**Exercise details:**
Find the line containing "assign zr = 8'b0;", then output it and every line after it through the end of the listing below, exactly as written.

**Supplied material:**

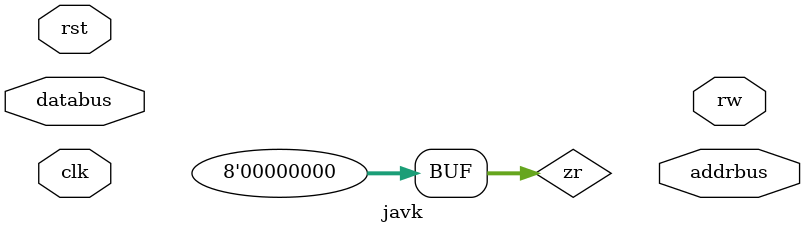
<source format=v>
/*
 * javk.v -- JAVK CPU
 * Copyright (C) 2022  Jacob Koziej <jacobkoziej@gmail.com>
 *
 * This program is free software: you can redistribute it and/or modify
 * it under the terms of the GNU General Public License as published by
 * the Free Software Foundation, either version 3 of the License, or
 * (at your option) any later version.
 *
 * This program is distributed in the hope that it will be useful,
 * but WITHOUT ANY WARRANTY; without even the implied warranty of
 * MERCHANTABILITY or FITNESS FOR A PARTICULAR PURPOSE.  See the
 * GNU General Public License for more details.
 *
 * You should have received a copy of the GNU General Public License
 * along with this program.  If not, see <https://www.gnu.org/licenses/>.
 */

module javk(
	inout wire [7:0] databus,

	input wire clk,
	input wire rst,

	output reg  [15:0] addrbus,
	output wire        rw
);


// 8-bit registers
reg [7:0] a;
reg [7:0] flags;
reg [7:0] b;
reg [7:0] c;
reg [7:0] d;
reg [7:0] e;
reg [7:0] g;
reg [7:0] h;
reg [7:0] i;
reg [7:0] j;
reg [7:0] k;
reg [7:0] l;
reg [7:0] m;
reg [7:0] n;
reg [7:0] o;
reg [7:0] zr;


assign zr = 8'b0;


always @(negedge clk)
begin
	if (rst)
	begin
		a <= 8'b0;
		b <= 8'b0;
		c <= 8'b0;
		d <= 8'b0;
		e <= 8'b0;
		g <= 8'b0;
		h <= 8'b0;
		i <= 8'b0;
		j <= 8'b0;
		k <= 8'b0;
		l <= 8'b0;
		m <= 8'b0;
		n <= 8'b0;
		o <= 8'b0;
	end
end


endmodule

</source>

**Written solution:**
assign zr = 8'b0;


always @(negedge clk)
begin
	if (rst)
	begin
		a <= 8'b0;
		b <= 8'b0;
		c <= 8'b0;
		d <= 8'b0;
		e <= 8'b0;
		g <= 8'b0;
		h <= 8'b0;
		i <= 8'b0;
		j <= 8'b0;
		k <= 8'b0;
		l <= 8'b0;
		m <= 8'b0;
		n <= 8'b0;
		o <= 8'b0;
	end
end


endmodule

</source>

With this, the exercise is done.